The plans take vastly different paths to cut Indiana’s business personal property tax.
The House’s version gives local counties an option to exempt the tax from new equipment and machinery. The Senate’s plan eliminates the tax for small businesses, but focuses more on an additional cut to Indiana’s corporate income tax that serves as a revenue source for state government.
Despite mounting concern from local government officials, neither plan offers a mechanism to replace revenue Indiana municipalities and schools anticipate to lose. Evansville Mayor Lloyd Winnecke joined several other mayors in Indianapolis this week to meet with Gov. Mike Pence on what the local government leaders perceive as the negative effects to a potential tax cut.
Senate President Pro Tem David Long, R-Fort Wayne, said he expects the process to go to the end of the General Assembly session and that conversations have centered on how to make local government as whole as possible.
“Most important thing in my eyes right now is not to handicap local government,” Long said. “We’ve been tough on them with our property tax caps and intentionally so. It is requiring them to innovate and to streamline their services and what not. There’s a line between trying to tighten the reigns a little bit on local spending and harming their ability to provide services. That’s a line we can’t cross. Everyone is aware of that.”
Both Republican-backed measures passed their respective chambers largely on party lines, though four House Republicans joined Democrats to vote against the proposal. In the Senate, one Democrat joined Republicans in passing the measure.

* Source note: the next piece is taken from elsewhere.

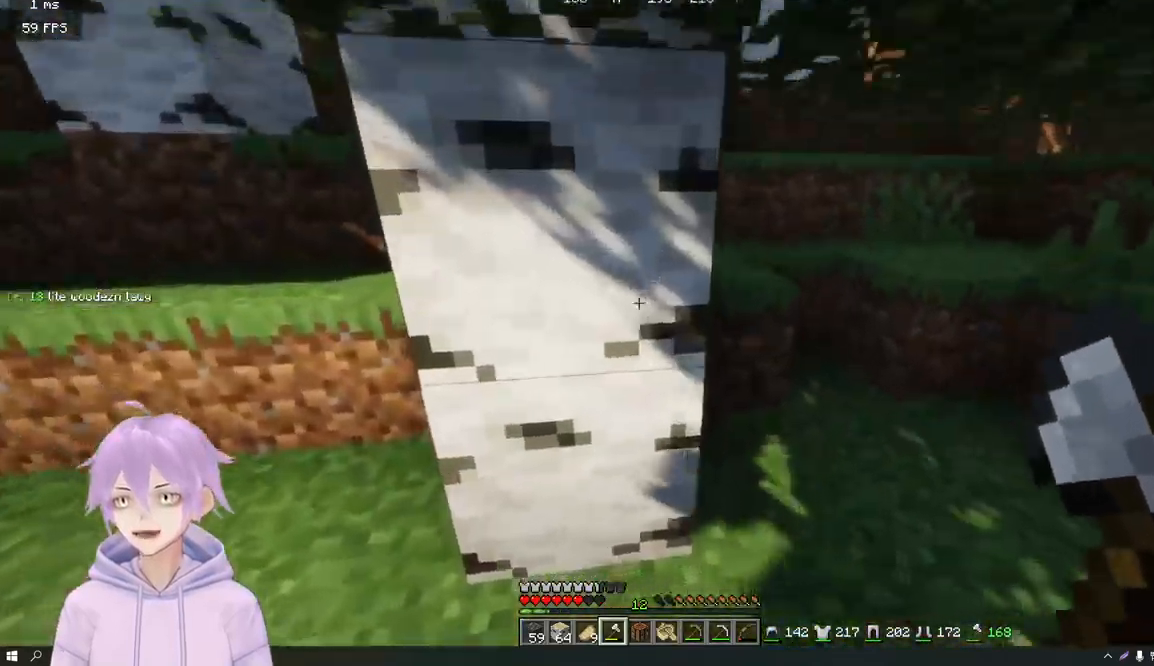
{"keys": [], "mouse": ["left"], "events": [[33, "mouse_left", "down"], [217, "w", "up"], [267, "a", "down"], [350, "a", "up"]]}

The House’s plan allows a county income tax council to adopt an ordinance to exempt the tax from new investments. The Senate’s plan would reduce the tax to local governments by $25 million by only exempting businesses with less than $25,000 of personal property tax. The proposal also would lower the state’s corporate income tax rate to 4.9 percent by 2019, which is anticipated to cost the state $131 million at full implementation.

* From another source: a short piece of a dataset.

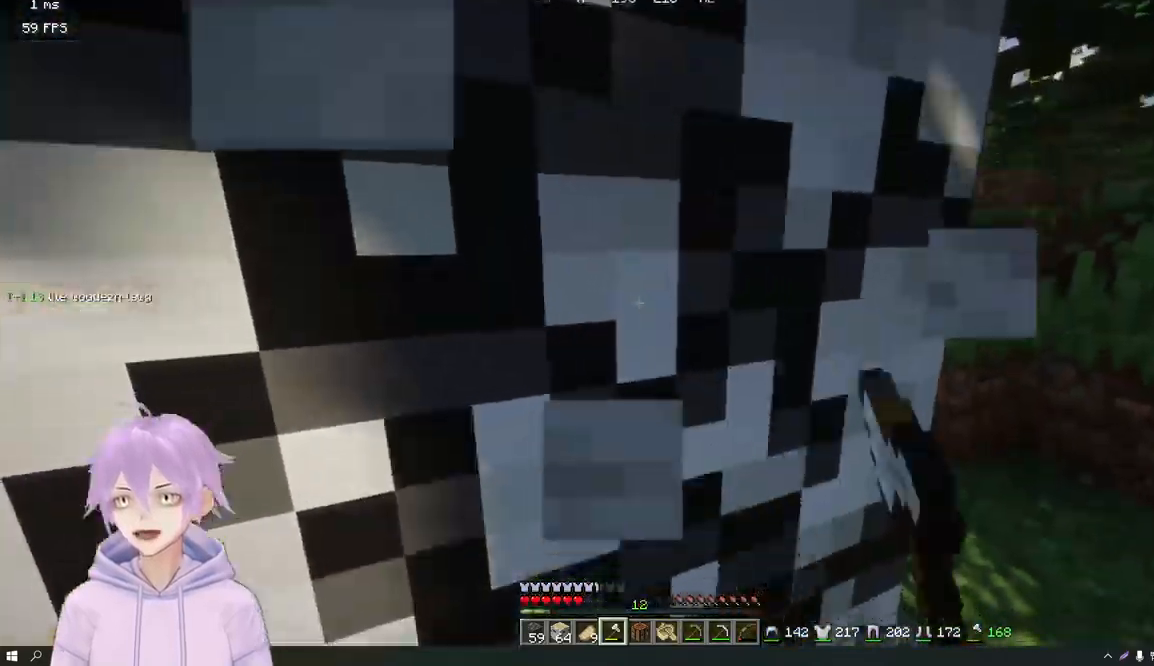
{"keys": [], "mouse": ["left"], "events": []}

The sponsor of the Senate’s bill, state Sen. Brandt Hershman, R-Buck Creek, said past actions by the General Assembly to boost the state’s tax climate are working.
“Let’s continue the fight, continue to compete and continue to make Indiana the destination of choice for economic growth and investment,” Hershman said.
Yet, state Sen. Lindel Hume, D-Princeton, said he doesn’t think cutting the tax will create jobs.
“The governor wanted to eliminate the personal property tax but didn’t want to shift it to anyone else or create a burden to local government,” Hume said. “Well that’s quite a conundrum.”